ACTION ITEM =>
Starting at the line that contains "By order of", transcribe every remaining line of the entries exactly, including the last one.

ENTRIES SHOWN =>
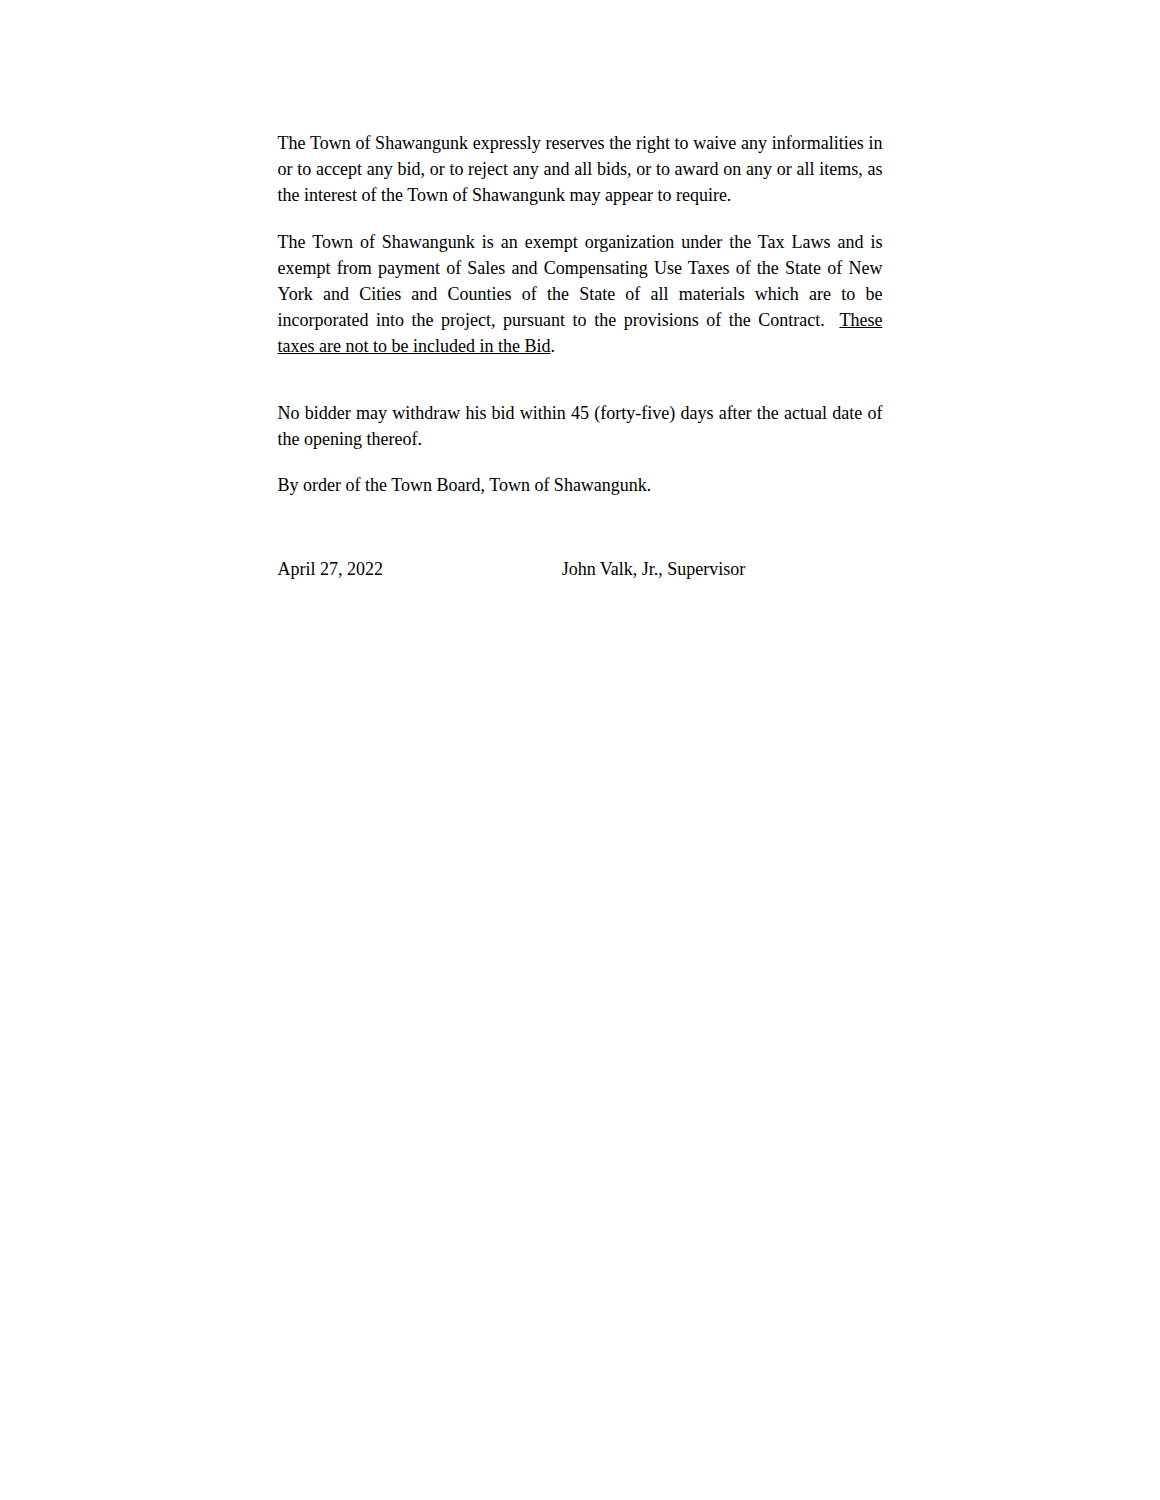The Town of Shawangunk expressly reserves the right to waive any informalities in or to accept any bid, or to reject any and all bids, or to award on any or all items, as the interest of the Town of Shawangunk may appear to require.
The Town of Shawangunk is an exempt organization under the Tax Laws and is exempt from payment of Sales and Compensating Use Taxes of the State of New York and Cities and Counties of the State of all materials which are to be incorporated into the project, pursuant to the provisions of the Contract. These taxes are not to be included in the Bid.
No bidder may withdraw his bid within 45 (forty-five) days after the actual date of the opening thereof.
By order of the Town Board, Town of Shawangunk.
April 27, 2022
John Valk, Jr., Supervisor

ANSWER =>
By order of the Town Board, Town of Shawangunk.
April 27, 2022
John Valk, Jr., Supervisor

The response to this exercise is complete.